В актеры я не пошел. Я поступил хуже — я стал драматургом.
Об истории
Я, с гордостью могу сказать, закончил Московский историко-архивный институт с отличием, но… Но я не хотел стать историком. Дело в том, что страна наша особенная. В ней за жизнь одного человека, какие-то там 70 с лишком лет, три раза менялись цивилизации. Причем каждая не только заставляла людей отказываться от убеждений, но заново переписывала историю, да по нескольку раз. И в своей пьесе «Снимается кино» я написал монолог историка:
— Я начинал историком в 20-х годах. Моя первая работа была о Шамиле. Шамиль как вождь национально-освободительного движения на Кавказе. Но уже в 30-х годах взгляды переменились, и он стал считаться «агентом империализма». И я признал свою ошибку. Но во время Отечественной войны он снова стал считаться «освободительным движением», и я признал ошибкой, что я признал свою ошибку. Однако в 49-м году, когда началась борьба с национализмом, он снова стал «агентом империализма», и я признал ошибкой, что я признал свою ошибку, в том, что я признал ошибкой свою ошибку…
Я мог бы продолжить рассказ о бесконечных превращениях бедного Шамиля и в нынешние годы.
Эта анекдотическая история была закономерной. Михаил Покровский, вождь большевистской исторической науки, очень точно сказал о роли истории в России: «История — это политика, обращенная в прошлое».
Еще раньше задачу наших историков раз и навсегда определил Александр Христофорович Бенкендорф. Отец Третьего отделения сказал: «Прошлое России удивительно, ее настоящее более чем великолепно; что же касается будущего, то оно выше всего, что только может нарисовать себе самое смелое воображение. Вот с какой точки зрения следует оценивать русскую историю».
Эти знаменитые слова остались знаменем на столетия.

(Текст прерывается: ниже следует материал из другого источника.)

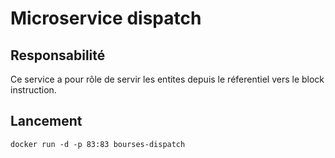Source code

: # Microservice dispatch

## Responsabilité

Ce service a pour rôle de servir les entites depuis le réferentiel vers le block instruction.

## Lancement

    docker run -d -p 83:83 bourses-dispatch
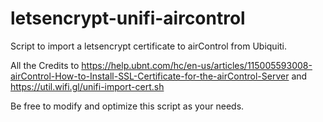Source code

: # letsencrypt-unifi-aircontrol

Script to import a letsencrypt certificate to airControl from Ubiquiti.

All the Credits to https://help.ubnt.com/hc/en-us/articles/115005593008-airControl-How-to-Install-SSL-Certificate-for-the-airControl-Server and https://util.wifi.gl/unifi-import-cert.sh

Be free to modify and optimize this script as your needs. 
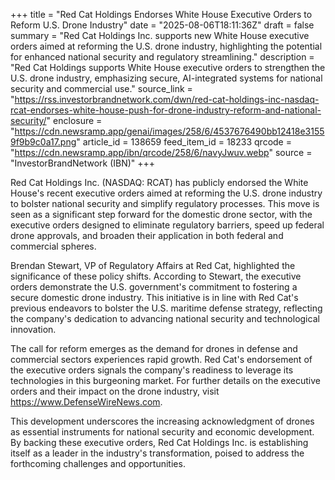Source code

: +++
title = "Red Cat Holdings Endorses White House Executive Orders to Reform U.S. Drone Industry"
date = "2025-08-06T18:11:36Z"
draft = false
summary = "Red Cat Holdings Inc. supports new White House executive orders aimed at reforming the U.S. drone industry, highlighting the potential for enhanced national security and regulatory streamlining."
description = "Red Cat Holdings supports White House executive orders to strengthen the U.S. drone industry, emphasizing secure, AI-integrated systems for national security and commercial use."
source_link = "https://rss.investorbrandnetwork.com/dwn/red-cat-holdings-inc-nasdaq-rcat-endorses-white-house-push-for-drone-industry-reform-and-national-security/"
enclosure = "https://cdn.newsramp.app/genai/images/258/6/4537676490bb12418e31559f9b9c0a17.png"
article_id = 138659
feed_item_id = 18233
qrcode = "https://cdn.newsramp.app/ibn/qrcode/258/6/navyJwuv.webp"
source = "InvestorBrandNetwork (IBN)"
+++

<p>Red Cat Holdings Inc. (NASDAQ: RCAT) has publicly endorsed the White House's recent executive orders aimed at reforming the U.S. drone industry to bolster national security and simplify regulatory processes. This move is seen as a significant step forward for the domestic drone sector, with the executive orders designed to eliminate regulatory barriers, speed up federal drone approvals, and broaden their application in both federal and commercial spheres.</p><p>Brendan Stewart, VP of Regulatory Affairs at Red Cat, highlighted the significance of these policy shifts. According to Stewart, the executive orders demonstrate the U.S. government's commitment to fostering a secure domestic drone industry. This initiative is in line with Red Cat's previous endeavors to bolster the U.S. maritime defense strategy, reflecting the company's dedication to advancing national security and technological innovation.</p><p>The call for reform emerges as the demand for drones in defense and commercial sectors experiences rapid growth. Red Cat's endorsement of the executive orders signals the company's readiness to leverage its technologies in this burgeoning market. For further details on the executive orders and their impact on the drone industry, visit <a href='https://www.DefenseWireNews.com' rel='nofollow' target='_blank'>https://www.DefenseWireNews.com</a>.</p><p>This development underscores the increasing acknowledgment of drones as essential instruments for national security and economic development. By backing these executive orders, Red Cat Holdings Inc. is establishing itself as a leader in the industry's transformation, poised to address the forthcoming challenges and opportunities.</p>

Мой учитель (произношу опять с гордостью) — великий историк Александр Александрович Зимин. Его труды охватывали почти тысячелетие в истории России — с IX по XVIII век. Но у него произошла беда, он усомнился в подлинности «нашего все». «Наше все» в истории — это «Слово о полку Игореве».
Точнее, посмел усомниться! И посмел бороться за свои убеждения.

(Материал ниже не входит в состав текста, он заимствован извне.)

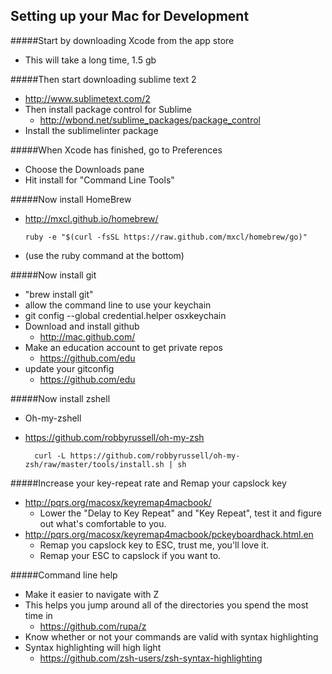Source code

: ## Setting up your Mac for Development


#####Start by downloading Xcode from the app store

* This will take a long time, 1.5 gb

#####Then start downloading sublime text 2

* http://www.sublimetext.com/2
* Then install package control for Sublime
	* http://wbond.net/sublime_packages/package_control
* Install the sublimelinter package

#####When Xcode has finished, go to Preferences

* Choose the Downloads pane
* Hit install for "Command Line Tools"

#####Now install HomeBrew

* http://mxcl.github.io/homebrew/  

      ruby -e "$(curl -fsSL https://raw.github.com/mxcl/homebrew/go)"

* (use the ruby command at the bottom)

#####Now install git

* "brew install git"
* allow the command line to use your keychain
* git config --global credential.helper osxkeychain
* Download and install github
	* http://mac.github.com/
* Make an education account to get private repos
	* https://github.com/edu
* update your gitconfig
	* https://github.com/edu

#####Now install zshell

* Oh-my-zshell
* https://github.com/robbyrussell/oh-my-zsh
	     
	    curl -L https://github.com/robbyrussell/oh-my-zsh/raw/master/tools/install.sh | sh

#####Increase your key-repeat rate and Remap your capslock key

* http://pqrs.org/macosx/keyremap4macbook/
	* Lower the "Delay to Key Repeat" and "Key Repeat", test it and figure out what's comfortable to you.
* http://pqrs.org/macosx/keyremap4macbook/pckeyboardhack.html.en
	* Remap you capslock key to ESC, trust me, you'll love it.
	* Remap your ESC to capslock if you want to.

#####Command line help

* Make it easier to navigate with Z
* This helps you jump around all of the directories you spend the most time in
	* https://github.com/rupa/z
* Know whether or not your commands are valid with syntax highlighting
* Syntax highlighting will high light 
	* https://github.com/zsh-users/zsh-syntax-highlighting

В нормальной стране другое мнение рождает всего лишь дискуссию. Но не у нас.
Началась бешеная травля. В ней приняли участие и достойнейшие люди, которые сами когда-то многое испытали. Эта травля сыграла свою роль в ранней смерти ученого.
Наблюдая неистовость обвинителей, я вспоминал слова Белинского о травле Чаадаева, в которой так же принимали участие достойнейшие люди, страстно обидевшиеся на «Философическое письмо».

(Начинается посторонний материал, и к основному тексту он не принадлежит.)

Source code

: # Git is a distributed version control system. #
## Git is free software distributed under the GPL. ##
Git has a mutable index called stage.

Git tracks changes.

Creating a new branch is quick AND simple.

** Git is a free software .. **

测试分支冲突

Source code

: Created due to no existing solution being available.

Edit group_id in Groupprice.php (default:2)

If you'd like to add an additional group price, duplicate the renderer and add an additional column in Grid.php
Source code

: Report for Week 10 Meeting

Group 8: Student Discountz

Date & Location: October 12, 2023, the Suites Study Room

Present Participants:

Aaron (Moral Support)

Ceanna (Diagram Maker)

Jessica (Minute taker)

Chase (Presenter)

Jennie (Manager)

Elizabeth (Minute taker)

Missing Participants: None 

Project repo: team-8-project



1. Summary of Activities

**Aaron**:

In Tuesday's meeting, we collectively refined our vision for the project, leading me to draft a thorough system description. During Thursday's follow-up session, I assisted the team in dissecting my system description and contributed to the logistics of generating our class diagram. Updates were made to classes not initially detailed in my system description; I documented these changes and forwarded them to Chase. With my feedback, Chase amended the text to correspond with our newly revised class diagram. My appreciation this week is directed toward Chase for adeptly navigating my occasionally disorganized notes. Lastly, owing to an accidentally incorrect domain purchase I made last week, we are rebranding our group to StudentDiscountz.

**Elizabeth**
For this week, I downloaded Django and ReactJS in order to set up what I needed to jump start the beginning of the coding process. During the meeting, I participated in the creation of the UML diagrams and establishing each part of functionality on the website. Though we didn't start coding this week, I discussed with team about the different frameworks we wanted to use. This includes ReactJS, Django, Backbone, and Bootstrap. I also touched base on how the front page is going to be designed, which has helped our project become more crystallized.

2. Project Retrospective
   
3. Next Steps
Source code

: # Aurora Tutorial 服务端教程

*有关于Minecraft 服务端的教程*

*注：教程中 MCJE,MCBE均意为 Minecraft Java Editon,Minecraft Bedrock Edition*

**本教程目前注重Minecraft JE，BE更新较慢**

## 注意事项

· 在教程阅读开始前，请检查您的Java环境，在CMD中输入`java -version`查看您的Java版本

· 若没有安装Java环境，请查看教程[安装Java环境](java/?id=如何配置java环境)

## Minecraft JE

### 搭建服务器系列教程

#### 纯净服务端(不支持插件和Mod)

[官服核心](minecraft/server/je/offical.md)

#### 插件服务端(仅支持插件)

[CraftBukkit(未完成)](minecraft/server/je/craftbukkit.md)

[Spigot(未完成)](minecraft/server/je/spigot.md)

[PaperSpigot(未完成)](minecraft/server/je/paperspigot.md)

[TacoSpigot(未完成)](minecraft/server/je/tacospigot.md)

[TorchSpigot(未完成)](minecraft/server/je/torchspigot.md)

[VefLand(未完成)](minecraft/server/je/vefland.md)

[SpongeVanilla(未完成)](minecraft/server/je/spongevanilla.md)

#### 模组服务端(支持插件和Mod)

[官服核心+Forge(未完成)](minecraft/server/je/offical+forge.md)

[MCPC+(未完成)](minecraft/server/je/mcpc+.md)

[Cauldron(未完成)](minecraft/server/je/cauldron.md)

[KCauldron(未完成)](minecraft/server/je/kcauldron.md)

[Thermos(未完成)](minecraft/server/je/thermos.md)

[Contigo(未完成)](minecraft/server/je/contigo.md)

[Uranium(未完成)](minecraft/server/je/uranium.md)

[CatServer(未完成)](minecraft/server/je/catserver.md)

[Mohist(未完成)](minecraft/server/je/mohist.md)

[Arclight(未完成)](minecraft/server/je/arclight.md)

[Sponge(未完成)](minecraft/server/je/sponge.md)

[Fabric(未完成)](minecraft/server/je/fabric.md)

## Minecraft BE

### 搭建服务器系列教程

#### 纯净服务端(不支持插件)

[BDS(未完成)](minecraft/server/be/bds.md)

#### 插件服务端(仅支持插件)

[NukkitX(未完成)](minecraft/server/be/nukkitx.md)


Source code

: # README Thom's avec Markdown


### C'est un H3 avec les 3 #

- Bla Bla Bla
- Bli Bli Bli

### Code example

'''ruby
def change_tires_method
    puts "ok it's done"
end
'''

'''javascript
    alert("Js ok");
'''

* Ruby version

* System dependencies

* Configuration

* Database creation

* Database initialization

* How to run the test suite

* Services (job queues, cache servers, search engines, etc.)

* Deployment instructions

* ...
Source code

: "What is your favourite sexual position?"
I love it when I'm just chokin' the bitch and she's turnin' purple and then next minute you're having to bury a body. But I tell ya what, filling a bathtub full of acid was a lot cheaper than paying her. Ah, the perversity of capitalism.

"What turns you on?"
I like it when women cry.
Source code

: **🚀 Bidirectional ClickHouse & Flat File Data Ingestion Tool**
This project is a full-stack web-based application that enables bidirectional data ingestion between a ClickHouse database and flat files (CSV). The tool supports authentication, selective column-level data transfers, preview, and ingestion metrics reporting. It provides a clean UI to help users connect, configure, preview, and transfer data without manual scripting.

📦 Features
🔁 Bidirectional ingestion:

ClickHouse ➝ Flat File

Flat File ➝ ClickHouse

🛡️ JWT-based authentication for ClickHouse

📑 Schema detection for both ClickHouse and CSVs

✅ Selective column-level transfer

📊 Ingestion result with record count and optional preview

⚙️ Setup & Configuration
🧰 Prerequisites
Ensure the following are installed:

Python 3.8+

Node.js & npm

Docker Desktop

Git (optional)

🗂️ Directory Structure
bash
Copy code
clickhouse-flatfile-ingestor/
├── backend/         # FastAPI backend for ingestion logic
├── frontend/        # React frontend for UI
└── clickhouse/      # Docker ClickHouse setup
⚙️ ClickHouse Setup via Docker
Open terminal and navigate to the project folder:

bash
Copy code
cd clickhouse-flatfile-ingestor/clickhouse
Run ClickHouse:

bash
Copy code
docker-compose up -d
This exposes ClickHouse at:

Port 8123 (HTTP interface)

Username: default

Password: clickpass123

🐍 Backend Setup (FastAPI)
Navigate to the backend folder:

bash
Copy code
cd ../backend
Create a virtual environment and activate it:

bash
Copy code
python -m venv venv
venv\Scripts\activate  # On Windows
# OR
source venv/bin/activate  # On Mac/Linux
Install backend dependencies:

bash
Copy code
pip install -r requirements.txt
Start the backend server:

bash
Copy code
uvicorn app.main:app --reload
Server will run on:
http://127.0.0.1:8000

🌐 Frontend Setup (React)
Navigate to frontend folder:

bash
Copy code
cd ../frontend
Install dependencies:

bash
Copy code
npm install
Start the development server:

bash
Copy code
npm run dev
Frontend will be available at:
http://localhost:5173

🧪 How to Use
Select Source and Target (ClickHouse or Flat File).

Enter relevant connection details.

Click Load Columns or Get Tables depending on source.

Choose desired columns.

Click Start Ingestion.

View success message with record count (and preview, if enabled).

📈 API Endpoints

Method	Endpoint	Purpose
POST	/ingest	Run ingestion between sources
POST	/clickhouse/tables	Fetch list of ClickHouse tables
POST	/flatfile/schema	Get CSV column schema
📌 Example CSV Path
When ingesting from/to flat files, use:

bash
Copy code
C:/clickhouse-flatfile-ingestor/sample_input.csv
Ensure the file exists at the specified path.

«Что за обидчивость такая! Палками бьют — не обижаемся, в Сибирь посылают — не обижаемся… а тут Чаадаев, видите ли, народную честь зацепил — не смей говорить!.. Отчего же это в странах, больше образованных, где, кажется, чувствительность, должна быть развитее, чем в Калуге да Костроме, не обижаются словами?»
Впрочем, за посмертную судьбу Зимина можно было быть спокойным. Ибо в России вслед за холуйским негодованием непременно следует холуйское подобострастие к тому, кто осмелился перестать быть рабом. В нашем обществе есть давний закон: все обиженные правительством становятся желанны и почетны… как только страсти поутихнут и опасность пройдет.
Цитаты
В той, советской, исторической науке существовала вещь, которая была мне глубоко противна. В любом исследовании должны были быть обязательные цитаты из классиков марксизма-ленинизма. Так что вся работа как бы становилась рабским доказательством этих цитат.
Цитаты из большевистских евангелий освещали и повседневную жизнь. В бесчисленных Домах культуры Ильич весьма часто учил со стен: «Искусство должно быть понятно народу!» Святая фраза, считавшаяся столь же непреложной, как «голубое небо». Она была камнем, на котором стояла идеология искусства шестой части света — социалистического реализма.
Как-то ночью, в половине второго, меня разбудил тревожный звонок. Звонил главный режиссер Театра имени Моссовета Юрий Александрович Завадский.